Input ▸
---------------

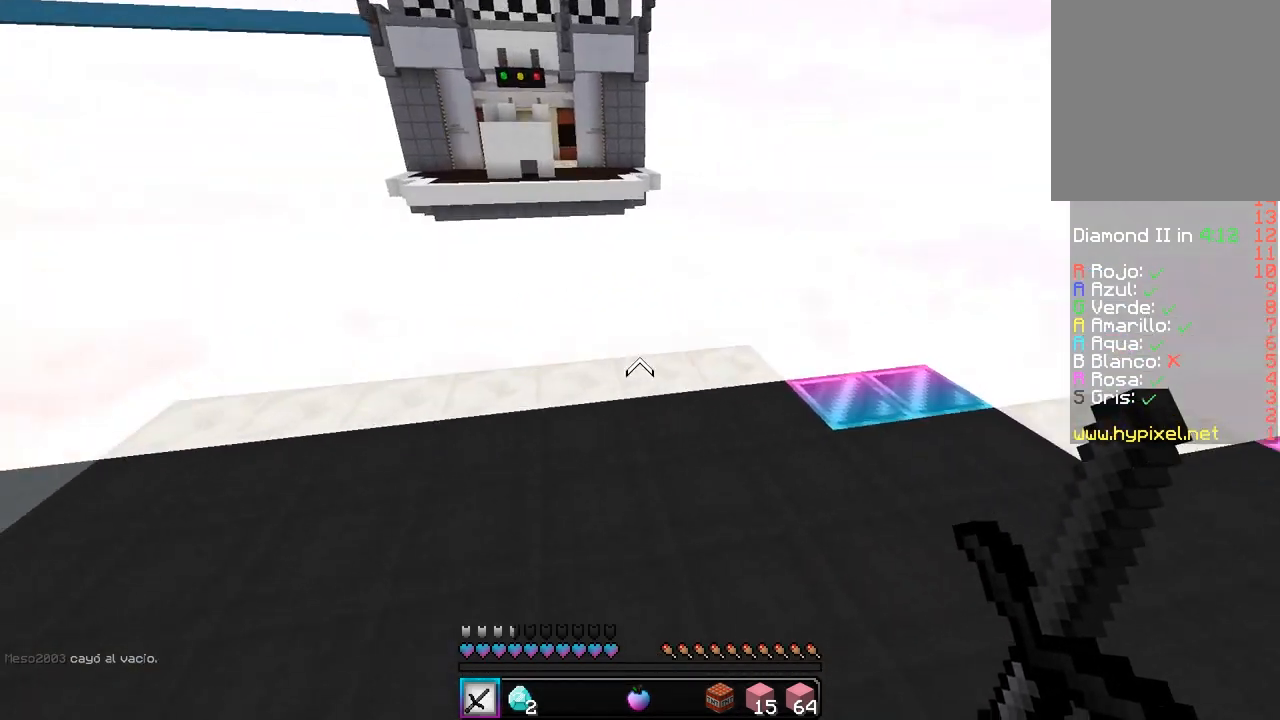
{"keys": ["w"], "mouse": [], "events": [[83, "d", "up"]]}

---------------

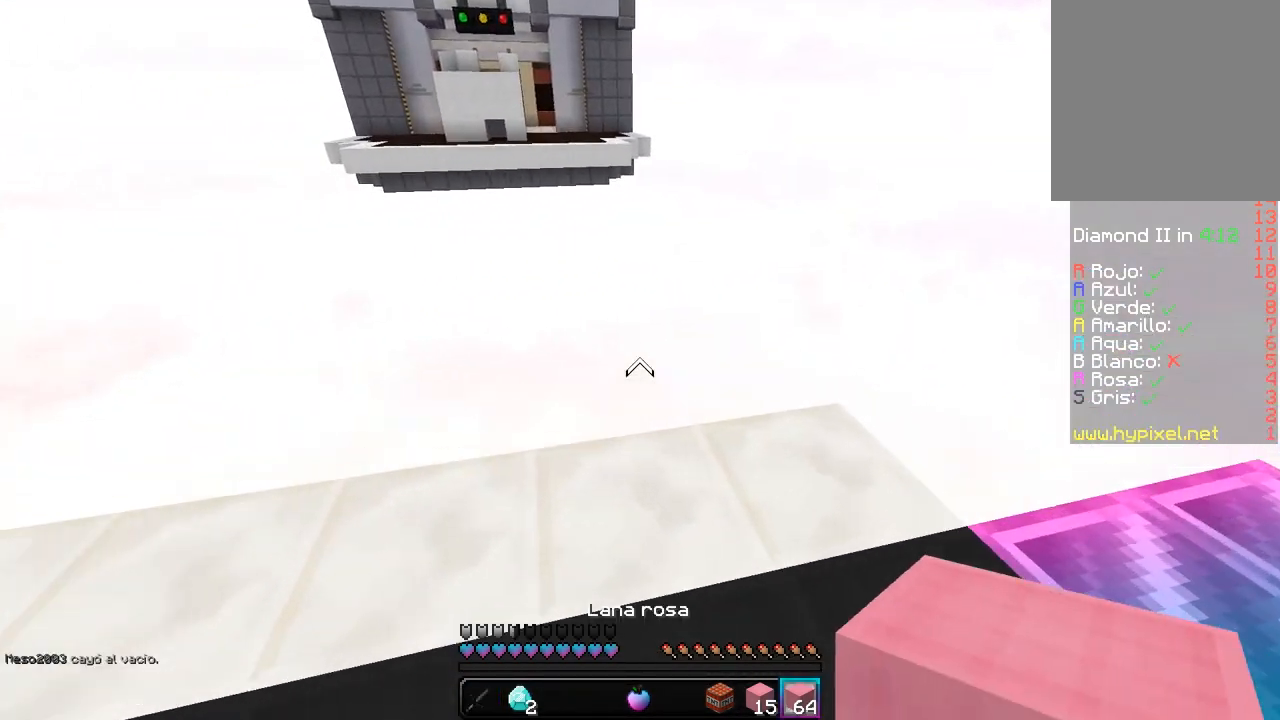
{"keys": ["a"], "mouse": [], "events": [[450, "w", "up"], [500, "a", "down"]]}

---------------

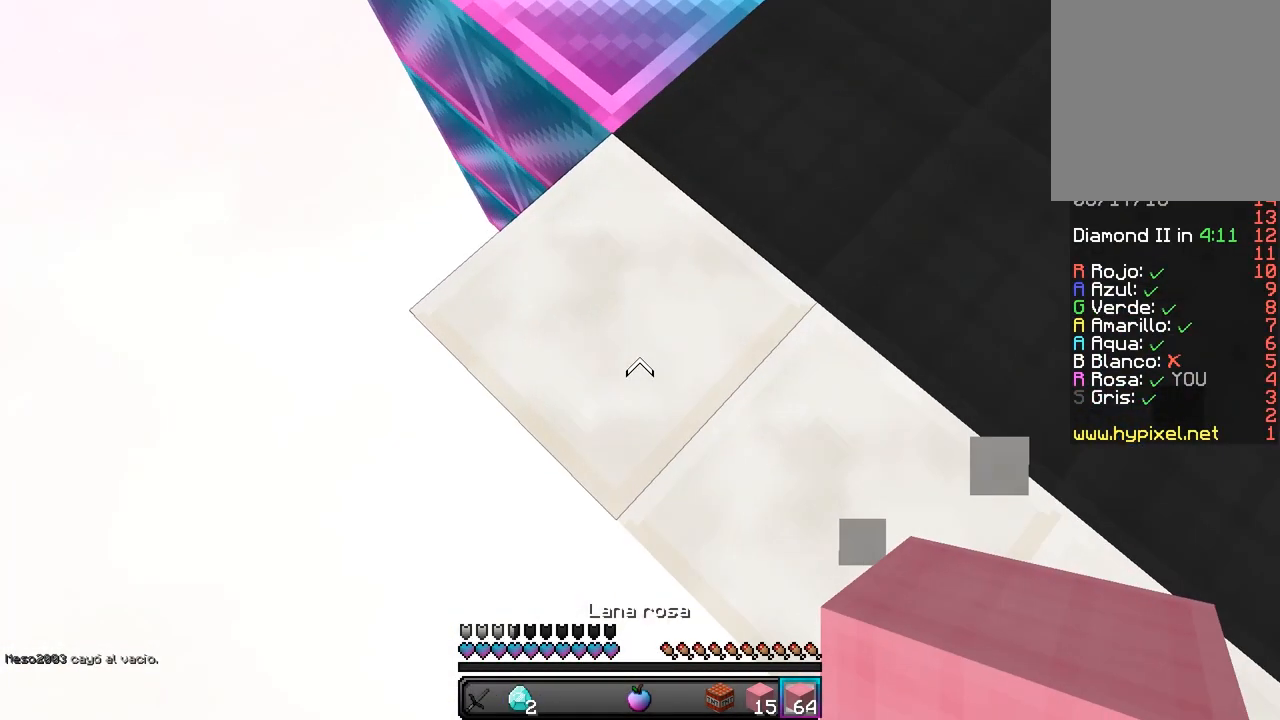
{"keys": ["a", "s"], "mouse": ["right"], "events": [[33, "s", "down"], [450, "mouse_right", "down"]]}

---------------

Each line in the entries above that includes the string "down" should be extracted.

Solution for this task ▸
{"keys": ["a"], "mouse": [], "events": [[450, "w", "up"], [500, "a", "down"]]}
{"keys": ["a", "s"], "mouse": ["right"], "events": [[33, "s", "down"], [450, "mouse_right", "down"]]}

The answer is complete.